# [PROMPT]
Copy every line that contains the string "down" from the entries below.

(Stored data)
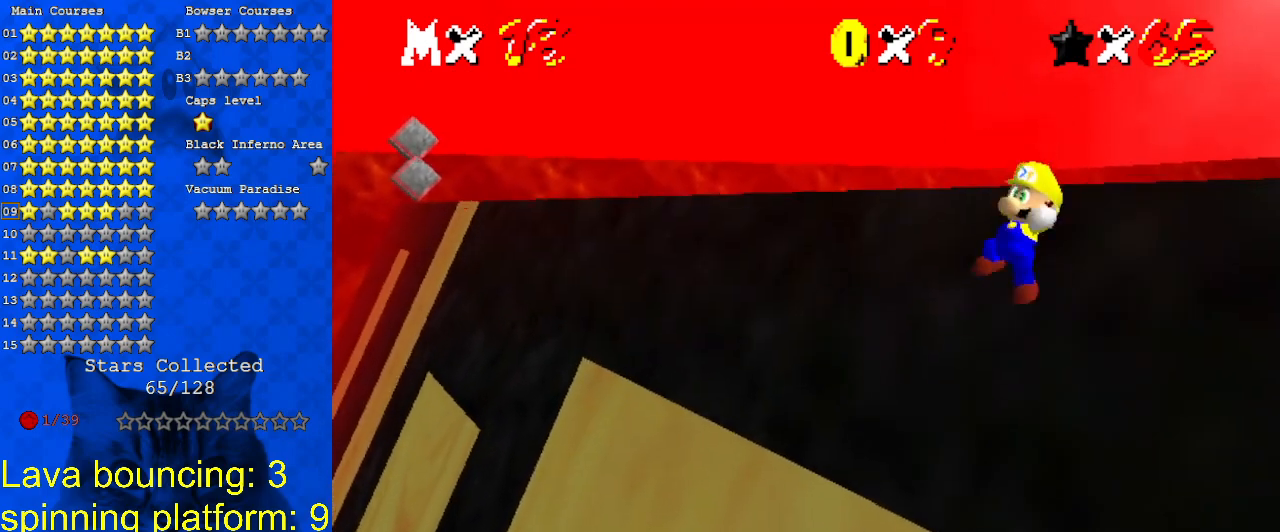
{"keys": ["up"], "events": [[200, "ctrl", "up"], [233, "shift", "up"]]}
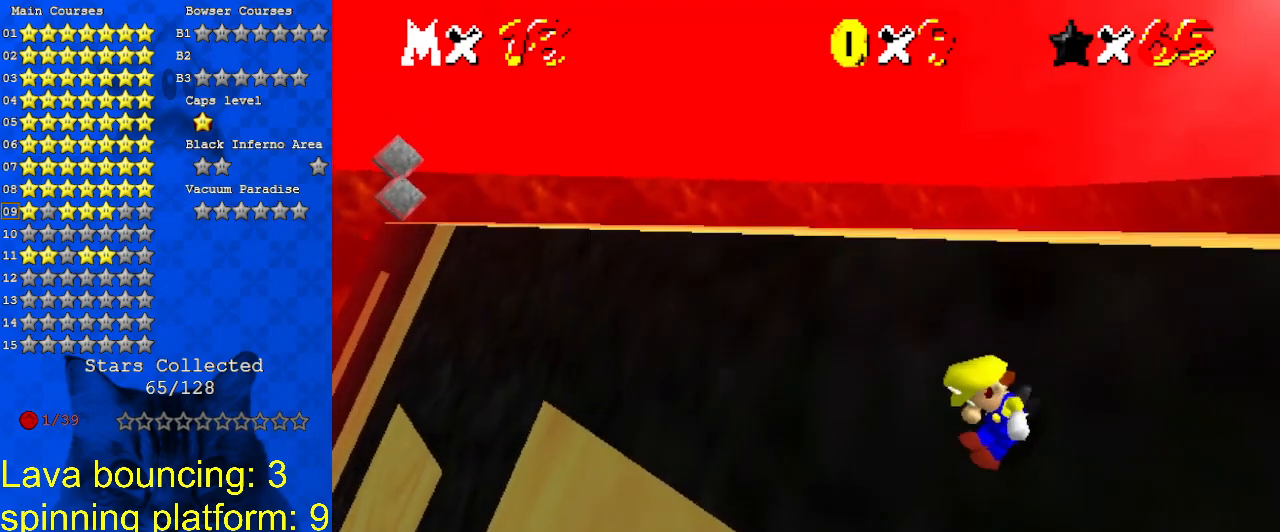
{"keys": ["shift", "up"], "events": [[200, "right", "down"], [200, "shift", "down"], [467, "right", "up"]]}
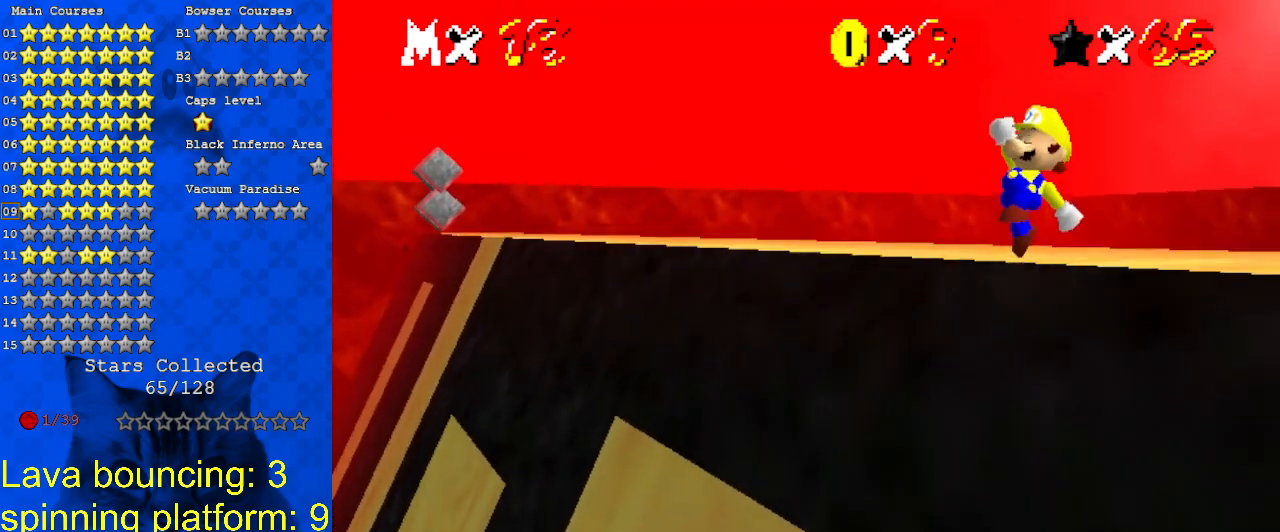
{"keys": ["ctrl", "shift", "up"], "events": [[400, "ctrl", "down"]]}
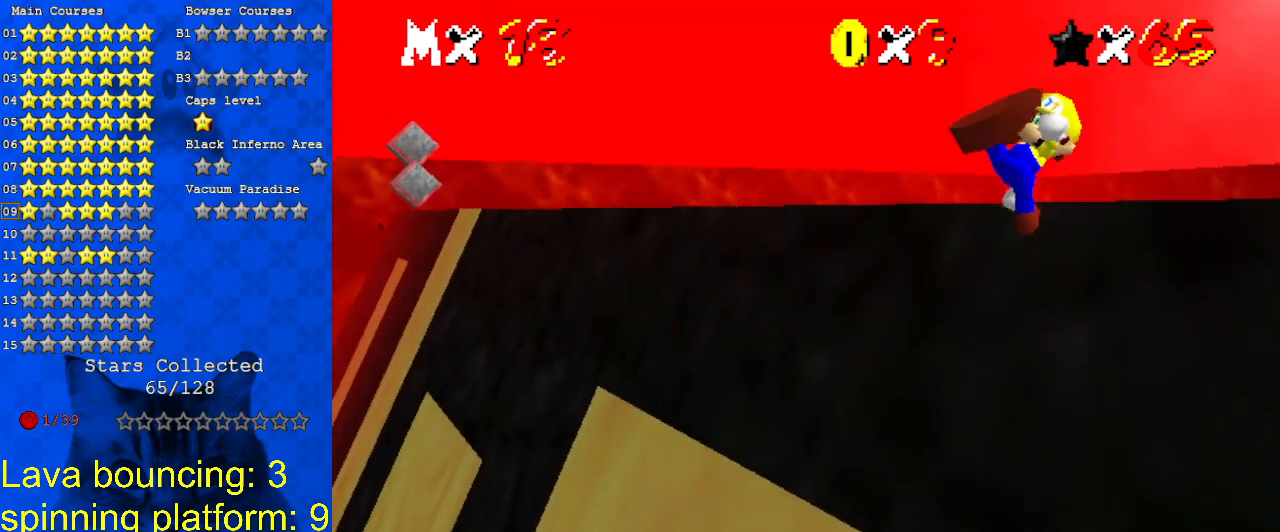
{"keys": ["up"], "events": [[33, "ctrl", "up"], [33, "shift", "up"]]}
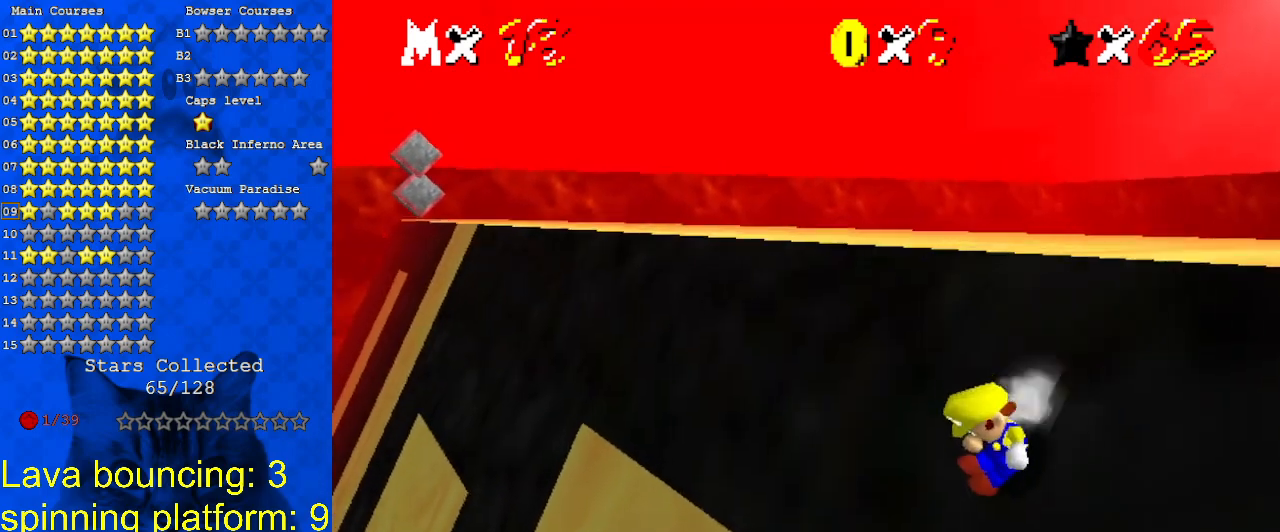
{"keys": ["shift", "up"], "events": [[100, "shift", "down"]]}
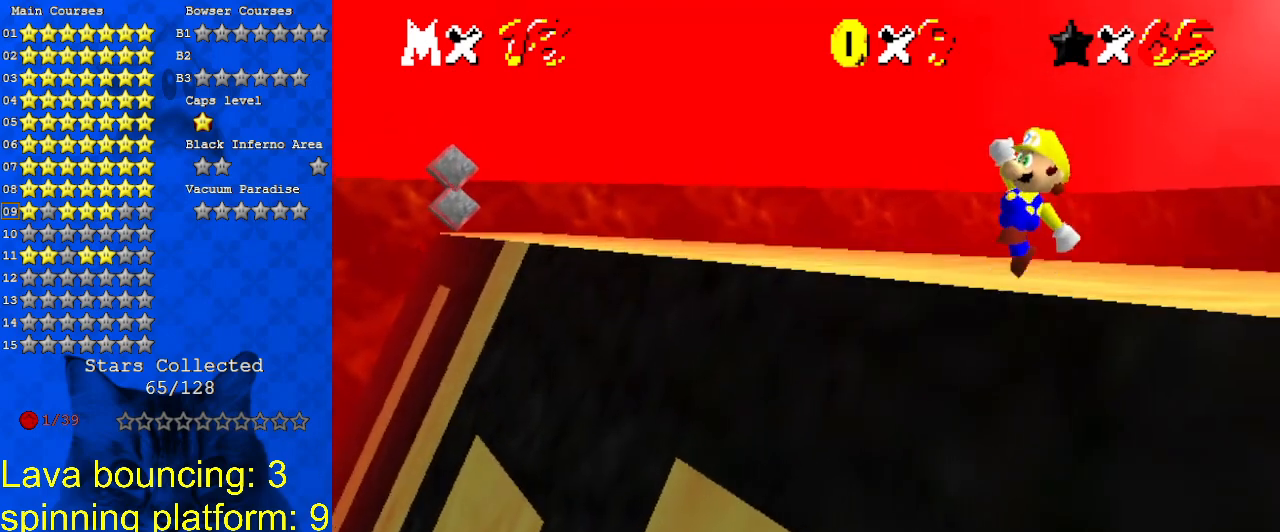
{"keys": ["ctrl", "shift", "up"], "events": [[333, "ctrl", "down"]]}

# [ANSWER TO THE PROBLEM]
{"keys": ["shift", "up"], "events": [[200, "right", "down"], [200, "shift", "down"], [467, "right", "up"]]}
{"keys": ["ctrl", "shift", "up"], "events": [[400, "ctrl", "down"]]}
{"keys": ["shift", "up"], "events": [[100, "shift", "down"]]}
{"keys": ["ctrl", "shift", "up"], "events": [[333, "ctrl", "down"]]}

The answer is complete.